Wednesday, December 4, 2013

Rivalries



We all have passions. Some are valid. Others, I've come to find out, are distractions. One change I had to accept when I became a believer was a complete change in my perspective. The paradigm shifted. I could no longer live in the comfort of my singular, self-centered world view. I now had a new perspective to apply to every area of my life.

Quite frankly? It's a pain in the ass sometimes. I mean, I'm sorry, but I'd rather just jam people into categories as I've defined them and then praise, accept, bash or dismiss them accordingly. It's so much easier than really getting to know them, or listening to their side of things, or feeling the pain of their rejection if we don't see eye to eye. The problem is, somewhere in the midst of all that defining we start to define ourselves, and the definition becomes less and less flattering.

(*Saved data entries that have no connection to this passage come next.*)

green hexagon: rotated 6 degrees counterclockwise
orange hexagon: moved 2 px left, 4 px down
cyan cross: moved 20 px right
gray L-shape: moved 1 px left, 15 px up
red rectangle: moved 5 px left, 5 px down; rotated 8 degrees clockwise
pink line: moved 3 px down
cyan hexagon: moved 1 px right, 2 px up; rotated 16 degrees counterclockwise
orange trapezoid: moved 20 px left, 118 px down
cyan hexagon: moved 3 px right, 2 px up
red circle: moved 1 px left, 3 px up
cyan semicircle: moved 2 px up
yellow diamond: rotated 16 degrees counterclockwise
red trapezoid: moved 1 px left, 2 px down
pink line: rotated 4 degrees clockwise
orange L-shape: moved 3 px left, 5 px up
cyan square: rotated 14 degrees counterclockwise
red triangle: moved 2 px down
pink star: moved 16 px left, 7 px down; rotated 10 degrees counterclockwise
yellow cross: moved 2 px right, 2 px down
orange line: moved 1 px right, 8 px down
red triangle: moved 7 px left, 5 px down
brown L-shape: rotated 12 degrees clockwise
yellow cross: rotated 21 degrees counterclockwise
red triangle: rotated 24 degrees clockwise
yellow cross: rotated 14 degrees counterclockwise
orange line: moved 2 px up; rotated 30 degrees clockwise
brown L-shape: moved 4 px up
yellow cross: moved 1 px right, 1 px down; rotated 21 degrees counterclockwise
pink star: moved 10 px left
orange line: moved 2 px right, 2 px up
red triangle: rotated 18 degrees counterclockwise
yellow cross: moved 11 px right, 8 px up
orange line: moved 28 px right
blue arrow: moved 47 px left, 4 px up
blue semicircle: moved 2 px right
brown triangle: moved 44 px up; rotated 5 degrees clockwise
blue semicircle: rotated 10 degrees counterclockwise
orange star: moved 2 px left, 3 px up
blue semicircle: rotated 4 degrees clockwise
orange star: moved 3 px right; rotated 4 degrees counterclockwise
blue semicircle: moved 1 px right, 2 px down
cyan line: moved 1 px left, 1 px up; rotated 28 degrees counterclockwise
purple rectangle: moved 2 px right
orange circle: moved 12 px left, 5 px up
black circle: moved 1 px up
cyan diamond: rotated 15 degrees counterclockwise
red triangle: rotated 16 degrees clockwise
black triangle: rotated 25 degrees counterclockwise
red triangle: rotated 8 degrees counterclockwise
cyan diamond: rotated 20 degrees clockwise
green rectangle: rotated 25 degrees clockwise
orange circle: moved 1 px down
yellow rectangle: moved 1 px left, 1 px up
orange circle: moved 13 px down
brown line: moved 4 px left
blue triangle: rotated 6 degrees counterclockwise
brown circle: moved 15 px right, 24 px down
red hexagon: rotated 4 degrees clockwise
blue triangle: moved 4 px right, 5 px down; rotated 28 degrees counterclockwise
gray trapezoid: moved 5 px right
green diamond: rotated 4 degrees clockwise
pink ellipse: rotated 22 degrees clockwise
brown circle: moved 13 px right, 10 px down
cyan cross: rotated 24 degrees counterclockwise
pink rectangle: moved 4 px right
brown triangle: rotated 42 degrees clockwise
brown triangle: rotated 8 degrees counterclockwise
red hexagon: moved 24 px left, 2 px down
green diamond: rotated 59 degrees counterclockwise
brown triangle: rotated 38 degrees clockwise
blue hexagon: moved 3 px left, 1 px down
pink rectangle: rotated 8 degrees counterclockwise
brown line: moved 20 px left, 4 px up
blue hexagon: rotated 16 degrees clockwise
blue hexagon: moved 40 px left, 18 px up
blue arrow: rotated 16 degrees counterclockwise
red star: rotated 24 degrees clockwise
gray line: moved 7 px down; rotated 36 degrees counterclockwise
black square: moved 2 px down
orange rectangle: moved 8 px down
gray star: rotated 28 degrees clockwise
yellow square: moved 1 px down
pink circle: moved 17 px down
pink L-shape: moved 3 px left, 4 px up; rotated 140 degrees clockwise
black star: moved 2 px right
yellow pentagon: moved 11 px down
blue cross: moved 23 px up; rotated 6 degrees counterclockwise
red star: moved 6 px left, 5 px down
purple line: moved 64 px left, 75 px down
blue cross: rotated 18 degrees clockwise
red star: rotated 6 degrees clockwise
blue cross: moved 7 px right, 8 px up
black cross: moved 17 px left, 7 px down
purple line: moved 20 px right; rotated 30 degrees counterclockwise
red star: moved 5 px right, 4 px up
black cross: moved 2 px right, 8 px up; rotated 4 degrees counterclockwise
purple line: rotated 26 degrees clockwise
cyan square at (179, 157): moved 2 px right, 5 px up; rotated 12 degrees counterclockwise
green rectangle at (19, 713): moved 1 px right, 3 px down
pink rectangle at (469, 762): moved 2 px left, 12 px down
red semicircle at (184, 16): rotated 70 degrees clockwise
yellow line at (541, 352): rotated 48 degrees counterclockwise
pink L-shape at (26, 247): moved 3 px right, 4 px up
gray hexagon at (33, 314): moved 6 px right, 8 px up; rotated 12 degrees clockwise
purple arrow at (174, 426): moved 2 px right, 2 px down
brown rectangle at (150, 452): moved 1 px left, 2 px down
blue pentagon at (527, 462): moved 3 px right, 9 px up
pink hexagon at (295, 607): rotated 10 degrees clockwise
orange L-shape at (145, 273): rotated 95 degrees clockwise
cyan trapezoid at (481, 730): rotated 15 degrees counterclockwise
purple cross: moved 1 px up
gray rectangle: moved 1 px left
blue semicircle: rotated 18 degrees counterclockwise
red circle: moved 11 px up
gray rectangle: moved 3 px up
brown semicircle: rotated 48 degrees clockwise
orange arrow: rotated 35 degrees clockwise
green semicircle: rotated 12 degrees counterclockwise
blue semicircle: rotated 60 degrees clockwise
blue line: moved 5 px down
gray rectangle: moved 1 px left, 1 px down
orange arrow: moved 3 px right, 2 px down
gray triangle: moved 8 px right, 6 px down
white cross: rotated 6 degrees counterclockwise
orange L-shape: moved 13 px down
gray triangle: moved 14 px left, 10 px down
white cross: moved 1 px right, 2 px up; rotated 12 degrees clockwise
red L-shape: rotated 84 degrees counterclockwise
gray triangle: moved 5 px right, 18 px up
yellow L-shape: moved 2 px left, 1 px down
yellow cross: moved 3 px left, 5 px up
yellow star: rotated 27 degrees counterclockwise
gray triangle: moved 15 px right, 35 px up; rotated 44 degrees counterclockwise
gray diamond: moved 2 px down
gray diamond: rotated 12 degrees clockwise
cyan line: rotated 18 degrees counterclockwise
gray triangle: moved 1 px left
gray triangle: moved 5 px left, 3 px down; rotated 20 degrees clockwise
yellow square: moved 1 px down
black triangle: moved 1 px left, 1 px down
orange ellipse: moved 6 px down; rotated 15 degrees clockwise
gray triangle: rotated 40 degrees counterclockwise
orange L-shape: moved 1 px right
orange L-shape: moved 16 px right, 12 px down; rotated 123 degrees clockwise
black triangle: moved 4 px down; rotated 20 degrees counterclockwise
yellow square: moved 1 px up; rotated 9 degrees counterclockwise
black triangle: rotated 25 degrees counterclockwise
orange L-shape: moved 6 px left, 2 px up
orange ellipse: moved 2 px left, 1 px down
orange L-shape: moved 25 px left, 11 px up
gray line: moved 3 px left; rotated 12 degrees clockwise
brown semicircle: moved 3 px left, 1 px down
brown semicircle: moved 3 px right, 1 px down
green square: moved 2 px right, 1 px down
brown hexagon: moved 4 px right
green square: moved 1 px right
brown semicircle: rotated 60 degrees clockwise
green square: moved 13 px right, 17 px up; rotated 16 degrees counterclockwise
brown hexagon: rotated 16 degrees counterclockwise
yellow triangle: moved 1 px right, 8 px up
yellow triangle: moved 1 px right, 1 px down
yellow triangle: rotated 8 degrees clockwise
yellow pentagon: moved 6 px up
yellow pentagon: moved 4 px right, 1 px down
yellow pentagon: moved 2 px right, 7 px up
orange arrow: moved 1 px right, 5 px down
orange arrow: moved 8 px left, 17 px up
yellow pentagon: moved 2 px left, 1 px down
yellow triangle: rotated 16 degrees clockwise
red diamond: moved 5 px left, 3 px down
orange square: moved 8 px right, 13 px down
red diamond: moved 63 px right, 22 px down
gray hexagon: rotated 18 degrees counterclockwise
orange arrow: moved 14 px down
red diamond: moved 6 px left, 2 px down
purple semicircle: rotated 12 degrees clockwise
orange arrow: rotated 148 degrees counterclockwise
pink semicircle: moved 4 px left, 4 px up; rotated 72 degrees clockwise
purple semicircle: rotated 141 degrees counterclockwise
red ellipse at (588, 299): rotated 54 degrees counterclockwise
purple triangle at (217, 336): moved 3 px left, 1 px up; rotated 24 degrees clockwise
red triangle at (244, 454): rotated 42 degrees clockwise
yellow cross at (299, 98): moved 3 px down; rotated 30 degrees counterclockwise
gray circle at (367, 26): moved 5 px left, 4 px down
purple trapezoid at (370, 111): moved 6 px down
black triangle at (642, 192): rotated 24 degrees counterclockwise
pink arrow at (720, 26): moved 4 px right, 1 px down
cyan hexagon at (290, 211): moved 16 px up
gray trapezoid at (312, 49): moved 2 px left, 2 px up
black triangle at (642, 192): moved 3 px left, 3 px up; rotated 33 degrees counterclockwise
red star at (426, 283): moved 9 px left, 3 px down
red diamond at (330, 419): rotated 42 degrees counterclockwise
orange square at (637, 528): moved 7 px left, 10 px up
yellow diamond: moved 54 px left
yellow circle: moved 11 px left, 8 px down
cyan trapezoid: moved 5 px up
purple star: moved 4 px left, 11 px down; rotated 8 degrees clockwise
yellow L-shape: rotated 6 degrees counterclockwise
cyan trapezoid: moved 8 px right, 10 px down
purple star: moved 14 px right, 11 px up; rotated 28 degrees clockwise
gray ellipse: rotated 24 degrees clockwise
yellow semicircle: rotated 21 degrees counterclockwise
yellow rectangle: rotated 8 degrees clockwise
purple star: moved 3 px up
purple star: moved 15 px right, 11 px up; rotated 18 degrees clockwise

The examples of this paradigm shift in my own life have become quite numerous in the last decade. The young Republican who despised with a deep, deep passion any sort of social programs? He had to come face to face with the reality of becoming financially ruined if not for some of those very same programs which stepped in to help when his son was born with special needs. The man who looked at political liberals as utter and complete idiots would soon discover a cousin who would become like the sister he never had, even though she leans as far to the left as he does to the right. The early Christian with a deep rooted suspicion of Jews and their treatment of Christ would soon run into a rabbi over bagels, and chat at length of matters concerning the human heart. In short, God gave me eyes to see what I'd never seen before: that people are people, with viewpoints, perspectives and ideas that are just as valid as mine, which blossom within hearts that beat just as passionately.

The truth is that there are rivalries within us at all times, between faith and reason, acceptance and rejection, understanding and misunderstanding, hope and despair. When we engage in the negative aspects of these internal struggles we disengage from love and life. What happens next could be described in a number of ways, but in short? We lose.